| Problem to work on |
Only the text belongs in the copy: repeat each record exactly, without pictures.

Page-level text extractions
[Start of Attachment]
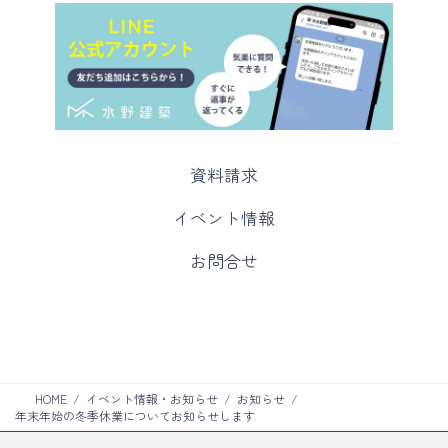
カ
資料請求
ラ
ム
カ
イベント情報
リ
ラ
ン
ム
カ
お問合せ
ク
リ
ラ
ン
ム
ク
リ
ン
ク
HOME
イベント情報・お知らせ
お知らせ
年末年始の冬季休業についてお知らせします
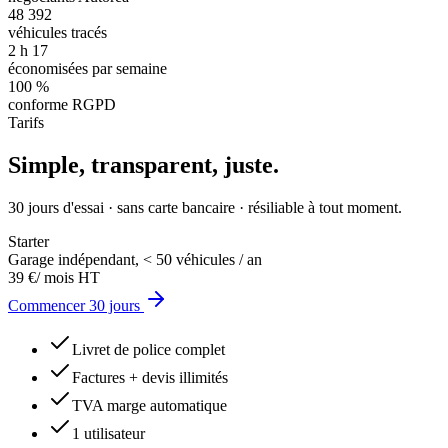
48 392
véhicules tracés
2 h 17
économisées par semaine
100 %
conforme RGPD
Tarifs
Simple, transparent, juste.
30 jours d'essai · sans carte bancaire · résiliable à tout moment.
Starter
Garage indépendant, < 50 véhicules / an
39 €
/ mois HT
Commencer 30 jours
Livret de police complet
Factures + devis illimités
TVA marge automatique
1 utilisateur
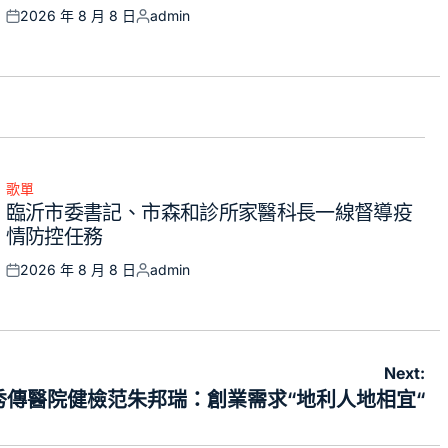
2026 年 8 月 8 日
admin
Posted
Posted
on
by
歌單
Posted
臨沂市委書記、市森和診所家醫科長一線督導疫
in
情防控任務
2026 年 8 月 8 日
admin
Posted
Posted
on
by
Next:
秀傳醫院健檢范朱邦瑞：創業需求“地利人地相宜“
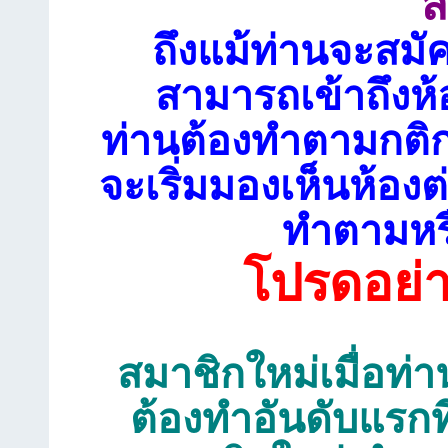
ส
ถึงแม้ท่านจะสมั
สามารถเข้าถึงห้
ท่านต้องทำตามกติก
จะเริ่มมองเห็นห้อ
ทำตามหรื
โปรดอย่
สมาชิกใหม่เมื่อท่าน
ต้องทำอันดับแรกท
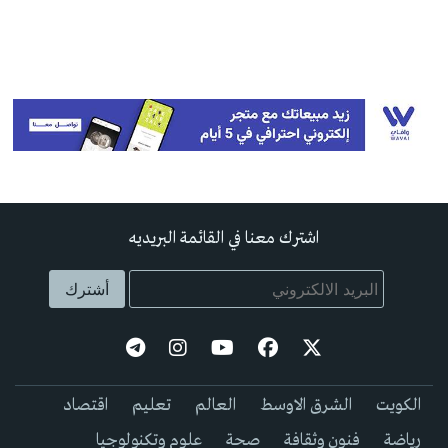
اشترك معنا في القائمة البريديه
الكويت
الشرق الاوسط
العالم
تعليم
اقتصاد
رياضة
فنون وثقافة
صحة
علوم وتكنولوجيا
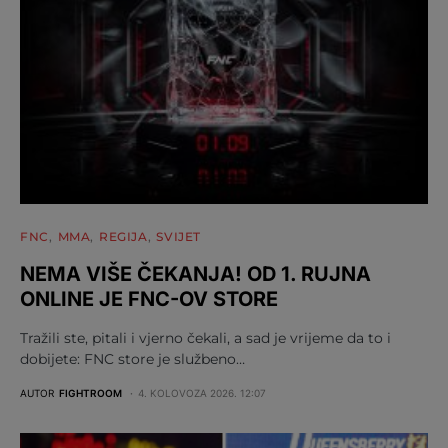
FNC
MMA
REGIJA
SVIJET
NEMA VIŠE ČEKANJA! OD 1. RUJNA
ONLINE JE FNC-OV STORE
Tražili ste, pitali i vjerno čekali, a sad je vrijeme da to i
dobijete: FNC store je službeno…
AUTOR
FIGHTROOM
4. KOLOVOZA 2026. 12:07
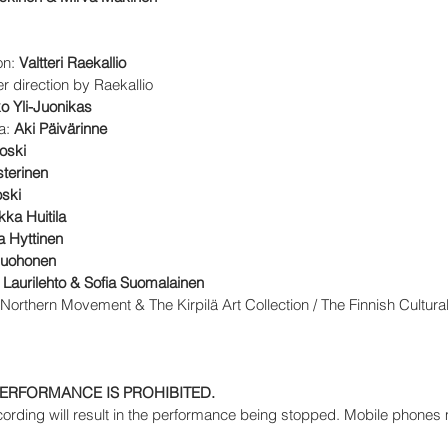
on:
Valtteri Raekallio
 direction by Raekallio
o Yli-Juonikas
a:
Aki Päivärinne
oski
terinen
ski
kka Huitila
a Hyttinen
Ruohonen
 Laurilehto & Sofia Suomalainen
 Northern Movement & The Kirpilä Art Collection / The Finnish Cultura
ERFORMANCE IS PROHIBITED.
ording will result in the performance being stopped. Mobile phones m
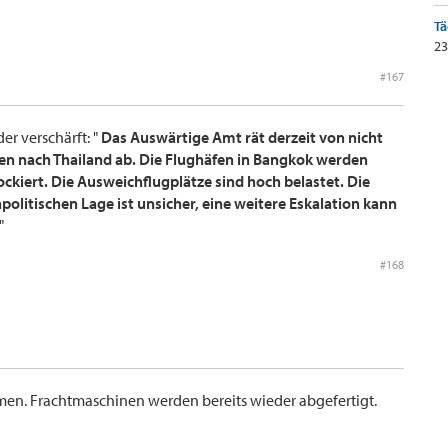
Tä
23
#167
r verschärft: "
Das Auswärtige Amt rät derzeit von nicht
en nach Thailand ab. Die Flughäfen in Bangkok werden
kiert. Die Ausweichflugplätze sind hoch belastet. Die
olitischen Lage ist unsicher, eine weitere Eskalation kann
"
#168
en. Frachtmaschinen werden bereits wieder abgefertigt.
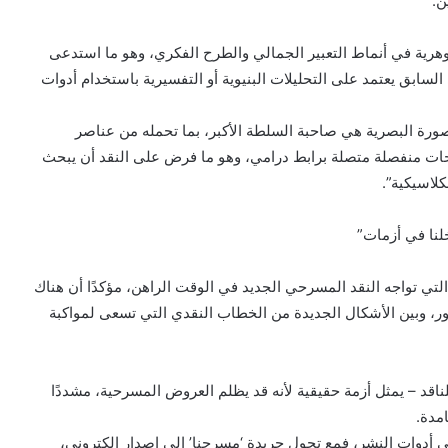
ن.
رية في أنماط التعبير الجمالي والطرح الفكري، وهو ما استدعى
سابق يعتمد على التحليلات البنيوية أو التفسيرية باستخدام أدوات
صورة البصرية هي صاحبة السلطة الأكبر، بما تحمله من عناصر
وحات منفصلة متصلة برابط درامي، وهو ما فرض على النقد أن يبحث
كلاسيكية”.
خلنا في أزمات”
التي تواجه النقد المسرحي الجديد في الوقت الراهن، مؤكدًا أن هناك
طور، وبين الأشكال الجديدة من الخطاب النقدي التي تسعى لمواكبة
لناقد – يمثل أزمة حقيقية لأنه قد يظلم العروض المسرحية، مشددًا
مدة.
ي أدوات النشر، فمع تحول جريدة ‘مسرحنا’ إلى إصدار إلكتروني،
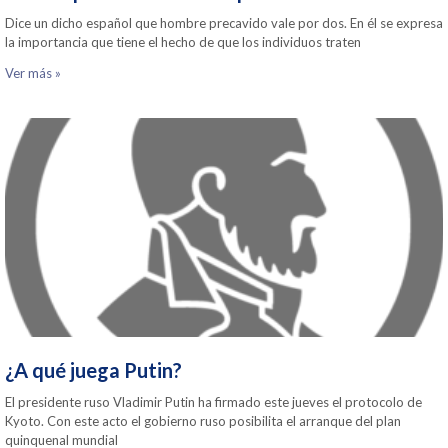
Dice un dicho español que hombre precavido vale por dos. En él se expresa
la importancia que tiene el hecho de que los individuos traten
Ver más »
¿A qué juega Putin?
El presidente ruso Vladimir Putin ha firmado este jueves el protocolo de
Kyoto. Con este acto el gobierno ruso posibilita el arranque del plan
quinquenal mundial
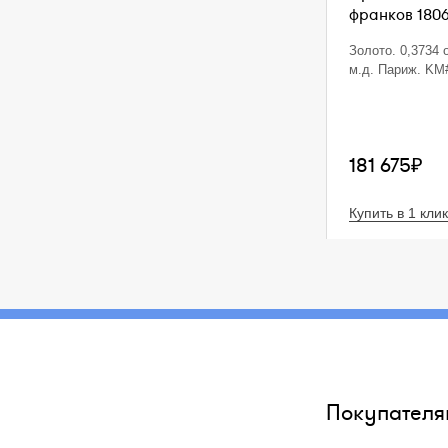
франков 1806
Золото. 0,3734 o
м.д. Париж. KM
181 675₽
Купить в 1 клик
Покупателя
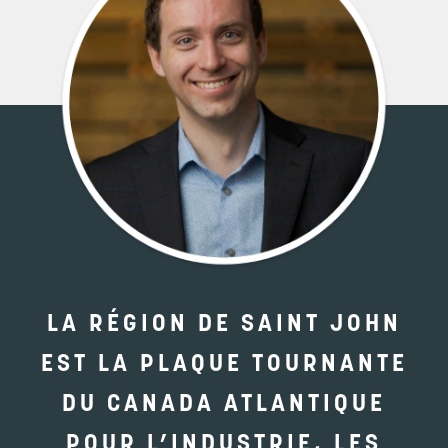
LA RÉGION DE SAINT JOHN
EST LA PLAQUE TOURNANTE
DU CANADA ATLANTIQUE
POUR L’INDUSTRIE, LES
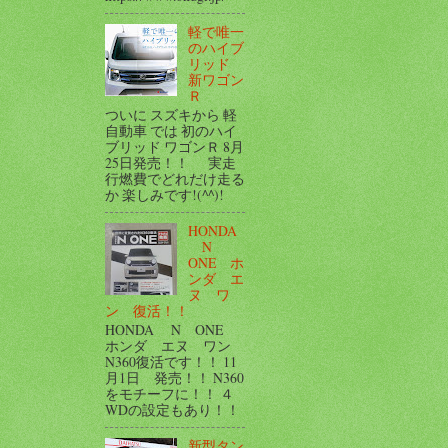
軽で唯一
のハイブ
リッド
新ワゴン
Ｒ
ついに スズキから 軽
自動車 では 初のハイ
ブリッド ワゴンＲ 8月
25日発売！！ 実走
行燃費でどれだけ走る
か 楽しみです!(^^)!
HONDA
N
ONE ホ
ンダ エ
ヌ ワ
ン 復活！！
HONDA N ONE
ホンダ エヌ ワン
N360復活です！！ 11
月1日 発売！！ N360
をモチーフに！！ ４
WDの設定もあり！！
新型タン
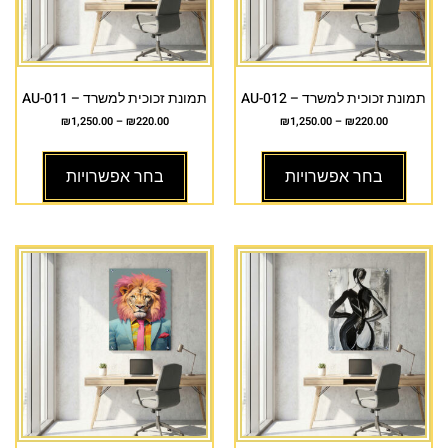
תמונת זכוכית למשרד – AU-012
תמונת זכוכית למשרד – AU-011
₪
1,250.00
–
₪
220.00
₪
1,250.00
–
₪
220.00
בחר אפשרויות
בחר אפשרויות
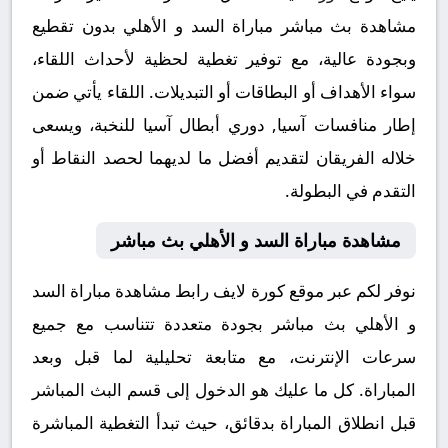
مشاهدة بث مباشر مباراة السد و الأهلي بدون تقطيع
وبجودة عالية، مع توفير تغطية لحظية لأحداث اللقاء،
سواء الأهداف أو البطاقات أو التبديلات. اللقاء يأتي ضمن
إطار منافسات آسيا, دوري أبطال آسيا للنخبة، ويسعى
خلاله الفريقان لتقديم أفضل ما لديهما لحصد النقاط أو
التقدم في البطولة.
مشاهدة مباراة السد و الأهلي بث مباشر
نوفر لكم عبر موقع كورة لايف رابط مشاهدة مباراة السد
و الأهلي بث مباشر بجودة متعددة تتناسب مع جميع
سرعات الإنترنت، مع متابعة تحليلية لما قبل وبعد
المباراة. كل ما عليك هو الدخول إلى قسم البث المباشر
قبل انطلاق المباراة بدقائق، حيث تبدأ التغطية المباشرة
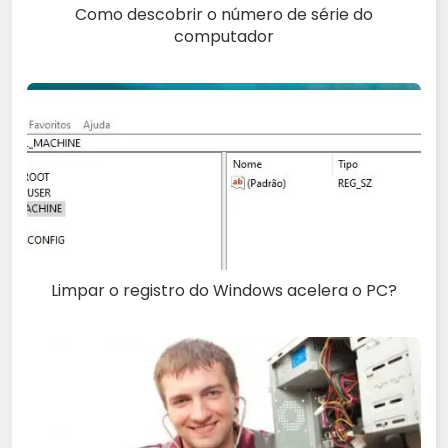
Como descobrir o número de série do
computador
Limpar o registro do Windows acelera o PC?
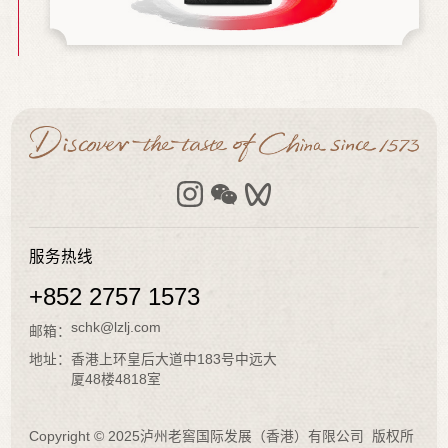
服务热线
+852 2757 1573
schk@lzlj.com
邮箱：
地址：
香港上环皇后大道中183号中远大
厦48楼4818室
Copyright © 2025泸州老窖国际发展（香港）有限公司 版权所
[End of Attachment]
| Exercise answer |
カ
資料請求
ラ
ム
カ
イベント情報
リ
ラ
ン
ム
カ
お問合せ
ク
リ
ラ
ン
ム
ク
リ
ン
ク
HOME
イベント情報・お知らせ
お知らせ
年末年始の冬季休業についてお知らせします
48 392
véhicules tracés
2 h 17
économisées par semaine
100 %
conforme RGPD
Tarifs
Simple, transparent, juste.
30 jours d'essai · sans carte bancaire · résiliable à tout moment.
Starter
Garage indépendant, < 50 véhicules / an
39 €
/ mois HT
Commencer 30 jours
Livret de police complet
Factures + devis illimités
TVA marge automatique
1 utilisateur
2026 年 8 月 8 日
admin
Posted
Posted
on
by
歌單
Posted
臨沂市委書記、市森和診所家醫科長一線督導疫
in
情防控任務
2026 年 8 月 8 日
admin
Posted
Posted
on
by
Next:
秀傳醫院健檢范朱邦瑞：創業需求“地利人地相宜“
ส
ถึงแม้ท่านจะสมั
สามารถเข้าถึงห้
ท่านต้องทำตามกติก
จะเริ่มมองเห็นห้อ
ทำตามหรื
โปรดอย่
สมาชิกใหม่เมื่อท่าน
ต้องทำอันดับแรกท
اشترك معنا في القائمة البريديه
الكويت
الشرق الاوسط
العالم
تعليم
اقتصاد
رياضة
فنون وثقافة
صحة
علوم وتكنولوجيا
FNC
MMA
REGIJA
SVIJET
NEMA VIŠE ČEKANJA! OD 1. RUJNA
ONLINE JE FNC-OV STORE
Tražili ste, pitali i vjerno čekali, a sad je vrijeme da to i
dobijete: FNC store je službeno…
AUTOR
FIGHTROOM
4. KOLOVOZA 2026. 12:07
on:
Valtteri Raekallio
 direction by Raekallio
o Yli-Juonikas
a:
Aki Päivärinne
oski
terinen
ski
kka Huitila
a Hyttinen
Ruohonen
 Laurilehto & Sofia Suomalainen
 Northern Movement & The Kirpilä Art Collection / The Finnish Cultura
ERFORMANCE IS PROHIBITED.
ording will result in the performance being stopped. Mobile phones m
Tä
23
#167
r verschärft: "
Das Auswärtige Amt rät derzeit von nicht
en nach Thailand ab. Die Flughäfen in Bangkok werden
kiert. Die Ausweichflugplätze sind hoch belastet. Die
olitischen Lage ist unsicher, eine weitere Eskalation kann
"
#168
en. Frachtmaschinen werden bereits wieder abgefertigt.
ن.
رية في أنماط التعبير الجمالي والطرح الفكري، وهو ما استدعى
سابق يعتمد على التحليلات البنيوية أو التفسيرية باستخدام أدوات
صورة البصرية هي صاحبة السلطة الأكبر، بما تحمله من عناصر
وحات منفصلة متصلة برابط درامي، وهو ما فرض على النقد أن يبحث
كلاسيكية”.
خلنا في أزمات”
التي تواجه النقد المسرحي الجديد في الوقت الراهن، مؤكدًا أن هناك
طور، وبين الأشكال الجديدة من الخطاب النقدي التي تسعى لمواكبة
لناقد – يمثل أزمة حقيقية لأنه قد يظلم العروض المسرحية، مشددًا
مدة.
ي أدوات النشر، فمع تحول جريدة ‘مسرحنا’ إلى إصدار إلكتروني،
Dice un dicho español que hombre precavido vale por dos. En él se expresa
la importancia que tiene el hecho de que los individuos traten
Ver más »
¿A qué juega Putin?
El presidente ruso Vladimir Putin ha firmado este jueves el protocolo de
Kyoto. Con este acto el gobierno ruso posibilita el arranque del plan
quinquenal mundial
франков 1806
Золото. 0,3734 o
м.д. Париж. KM
181 675₽
Купить в 1 клик
Покупателя
LA RÉGION DE SAINT JOHN
EST LA PLAQUE TOURNANTE
DU CANADA ATLANTIQUE
POUR L’INDUSTRIE, LES
軽で唯一
のハイブ
リッド
新ワゴン
Ｒ
ついに スズキから 軽
自動車 では 初のハイ
ブリッド ワゴンＲ 8月
25日発売！！ 実走
行燃費でどれだけ走る
か 楽しみです!(^^)!
HONDA
N
ONE ホ
ンダ エ
ヌ ワ
ン 復活！！
HONDA N ONE
ホンダ エヌ ワン
N360復活です！！ 11
月1日 発売！！ N360
をモチーフに！！ ４
WDの設定もあり！！
新型タン
תמונת זכוכית למשרד – AU-012
תמונת זכוכית למשרד – AU-011
₪
1,250.00
–
₪
220.00
₪
1,250.00
–
₪
220.00
בחר אפשרויות
בחר אפשרויות
مشاهدة بث مباشر مباراة السد و الأهلي بدون تقطيع
وبجودة عالية، مع توفير تغطية لحظية لأحداث اللقاء،
سواء الأهداف أو البطاقات أو التبديلات. اللقاء يأتي ضمن
إطار منافسات آسيا, دوري أبطال آسيا للنخبة، ويسعى
خلاله الفريقان لتقديم أفضل ما لديهما لحصد النقاط أو
التقدم في البطولة.
مشاهدة مباراة السد و الأهلي بث مباشر
نوفر لكم عبر موقع كورة لايف رابط مشاهدة مباراة السد
و الأهلي بث مباشر بجودة متعددة تتناسب مع جميع
سرعات الإنترنت، مع متابعة تحليلية لما قبل وبعد
المباراة. كل ما عليك هو الدخول إلى قسم البث المباشر
قبل انطلاق المباراة بدقائق، حيث تبدأ التغطية المباشرة
Como descobrir o número de série do
computador
Limpar o registro do Windows acelera o PC?
服务热线
+852 2757 1573
schk@lzlj.com
邮箱：
地址：
香港上环皇后大道中183号中远大
厦48楼4818室
Copyright © 2025泸州老窖国际发展（香港）有限公司 版权所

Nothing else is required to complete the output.